Neurosurgery, Henry Ford Health, Pittsburgh, USA.
Cureus. 2024 Apr 6;16(4):e57717. doi: 10.7759/cureus.57717. eCollection 2024 Apr.
Augmented reality (AR) is an emerging technology that can display three-dimensional patient anatomy in the surgeons' field of view. The use of this technology has grown considerably for both presurgical and intraoperative guidance. A patient diagnosed with breast cancer started to experience numbness in the left hand, which progressed to weakness in the left hand and arm. An MRI was performed demonstrating a 2.9 cm X 1.8 cm lesion with extensive surrounding edema in the posterior fronto-parietal lobes. Surgery was recommended for presumed metastatic disease. Preoperatively, an AR system and Brainlab navigation were registered to the patient. AR, traditional navigation, and ultrasound were all used to localize the lesion and determine the craniotomy site and size. The tumor was removed along the direction of the lesion. Intraoperatively, we used AR to reexamine the tumor details and could appreciate that we had to redirect our surgical trajectory anteriorly and laterally in order to follow along the main axis of the tumor. In doing this, we were able to more confidently remain with the tumor, which by this time was poorly defined by 2D navigation and by direct vision. Postoperative MRI confirmed gross total removal of the tumor. The patient had an uneventful postoperative course with resolution of preoperative symptoms and the final surgical pathology was grade 4 glioblastoma. Here, we describe the valuable use of AR for the resection of a glioma. The system has a seamless registration process and provides the surgeon with a unique view of 3D anatomy overlaid onto the patient's head. This exciting technology can add tremendous value to complex cranial surgeries.

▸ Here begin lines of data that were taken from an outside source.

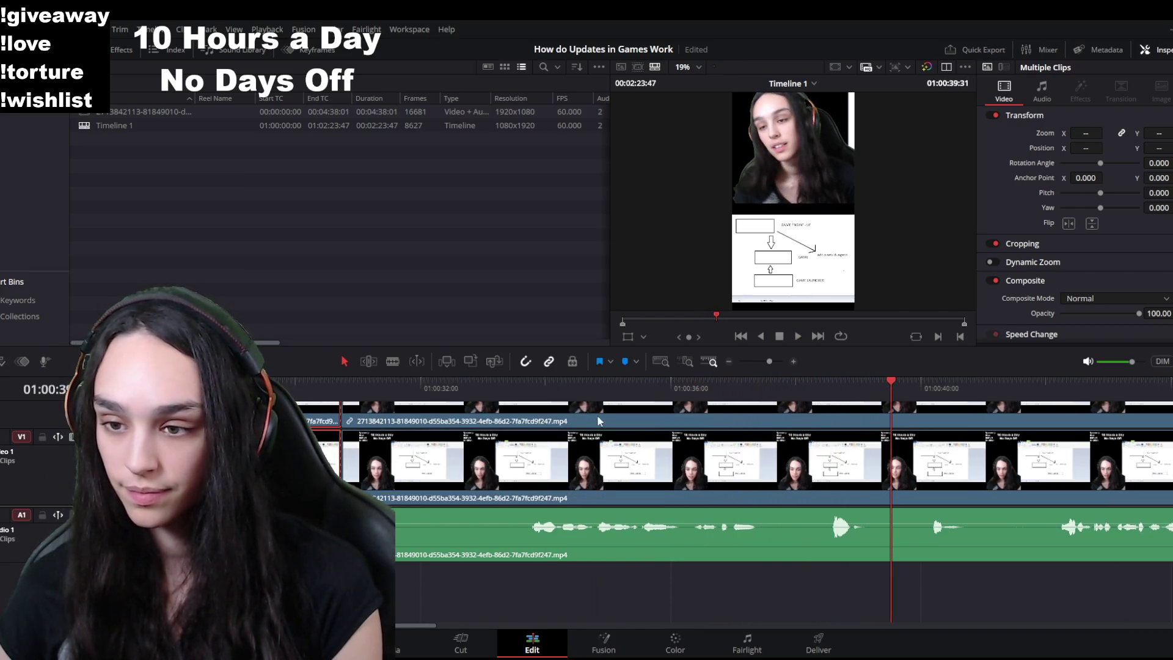
mouse_move(546, 383)
left_mouse_down()
mouse_move(533, 383)
mouse_move(790, 392)
left_mouse_up()
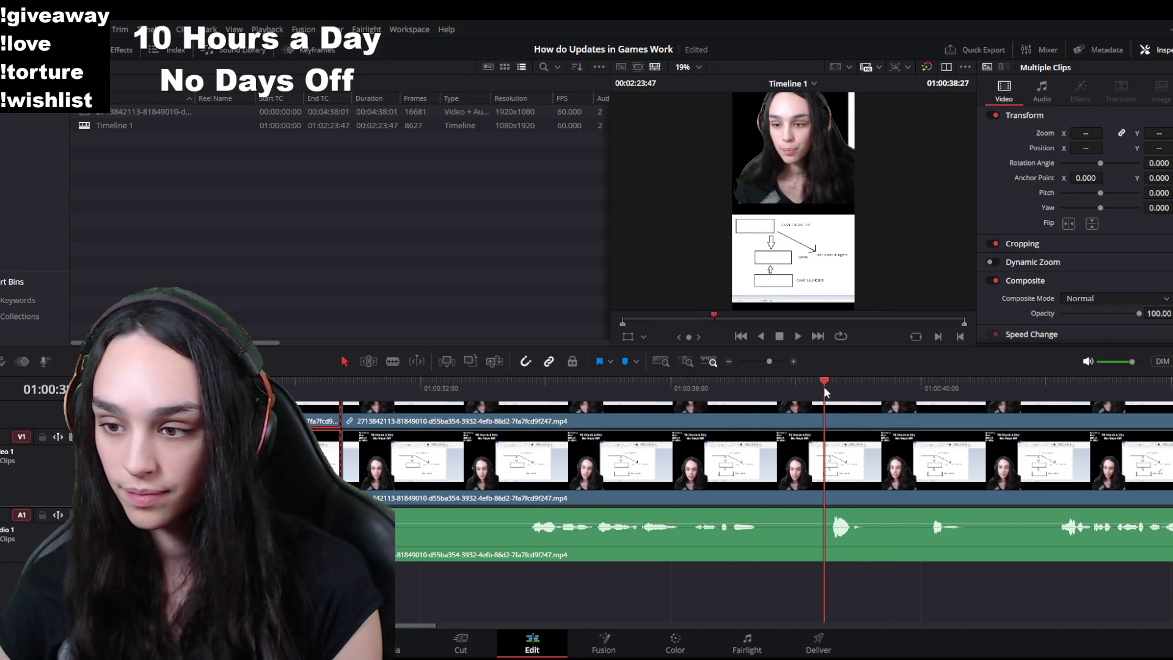
key("space")
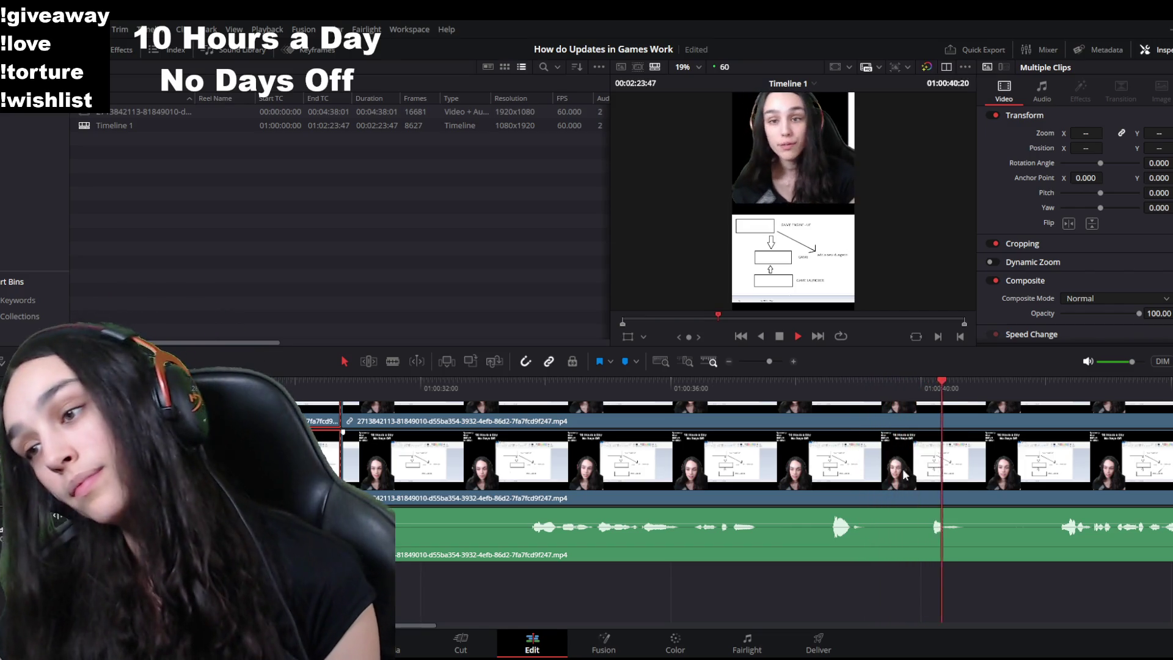
key("ctrl+minus")
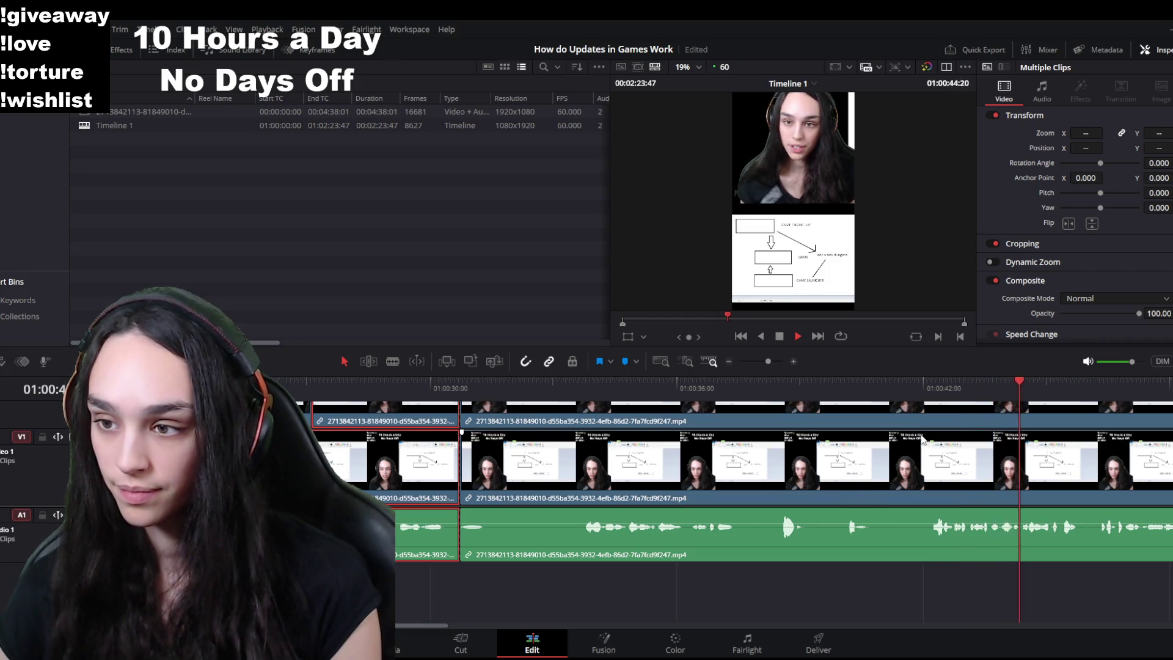
Step: Stop at 01:00:52:02, split the stacked clips there, and resume reviewing playback
key("space")
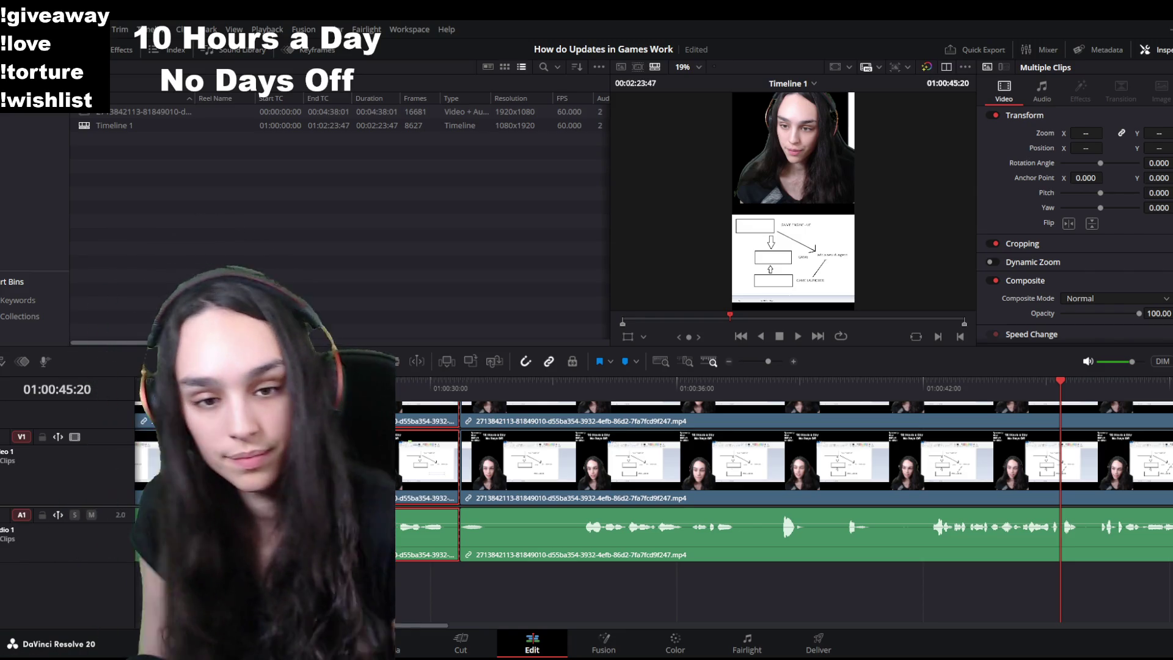
key("space")
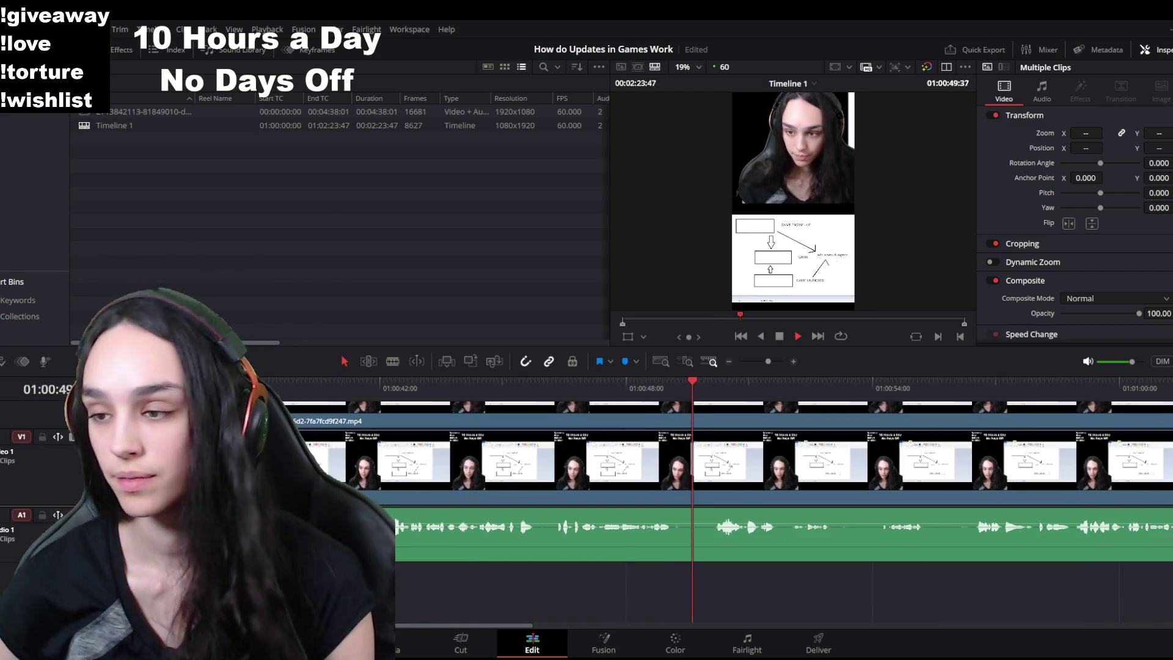
left_click(606, 534)
key("ctrl+b")
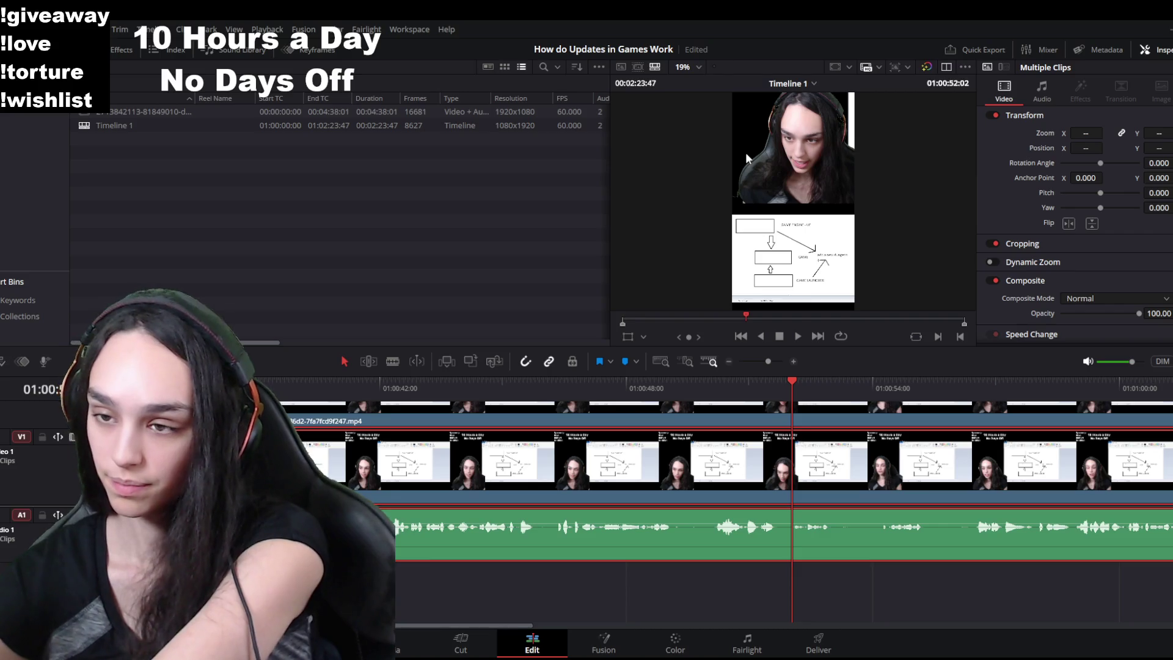
key("space")
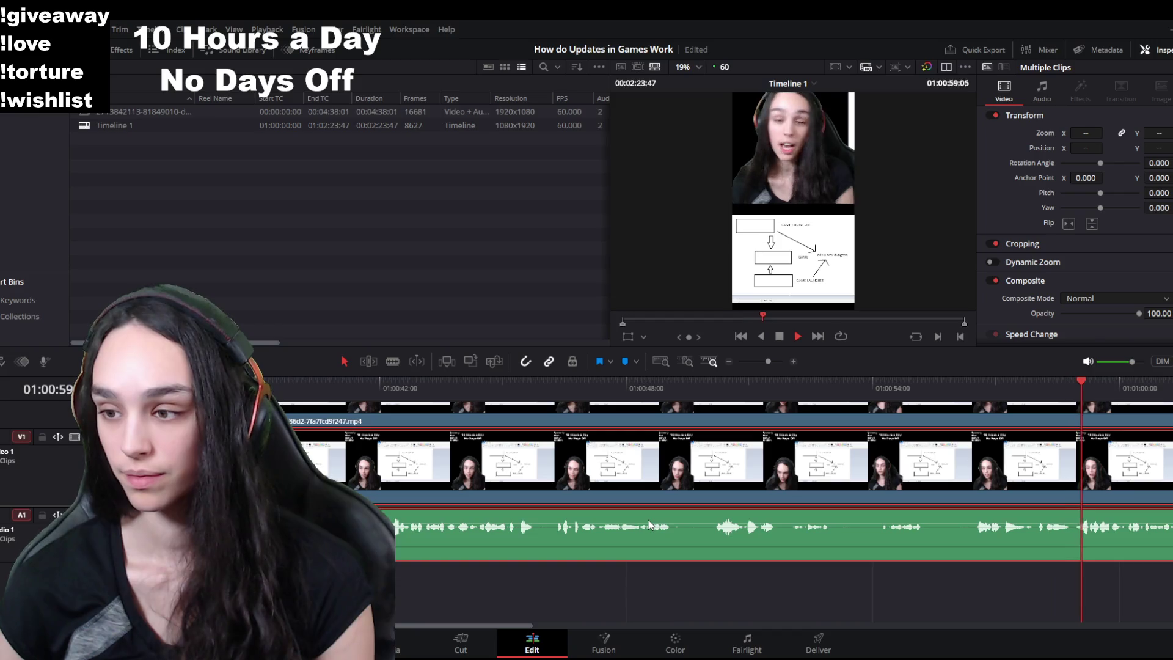
scroll(763, 547, "down", 3)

增强现实(AR)是一项新兴技术,能够在外科医生的视野中显示三维患者解剖结构。这项技术在术前和术中引导方面的应用有了显著增长。一名被诊断为乳腺癌的患者开始出现左手麻木,随后发展为左手和手臂无力。进行了磁共振成像(MRI)检查,结果显示在额顶叶后部有一个2.9厘米×1.8厘米的病变,周围伴有广泛水肿。鉴于可能存在转移性疾病,建议进行手术。术前,将一个AR系统和Brainlab导航系统与患者进行了配准。AR、传统导航和超声均用于定位病变,并确定开颅部位和大小。沿着病变方向切除了肿瘤。术中,我们使用AR重新检查肿瘤细节,发现必须向前和向外侧调整手术轨迹,以便沿着肿瘤的主轴进行操作。通过这样做,我们能够更有信心地追踪肿瘤,而此时二维导航和直接视觉对肿瘤的界定并不清晰。术后MRI证实肿瘤已全部切除。患者术后恢复顺利,术前症状消失,最终手术病理结果为4级胶质母细胞瘤。在此,我们描述了AR在胶质瘤切除术中的宝贵应用。该系统具有无缝配准过程,并为外科医生提供了叠加在患者头部的独特三维解剖视图。这项令人兴奋的技术可为复杂的颅脑手术增添巨大价值。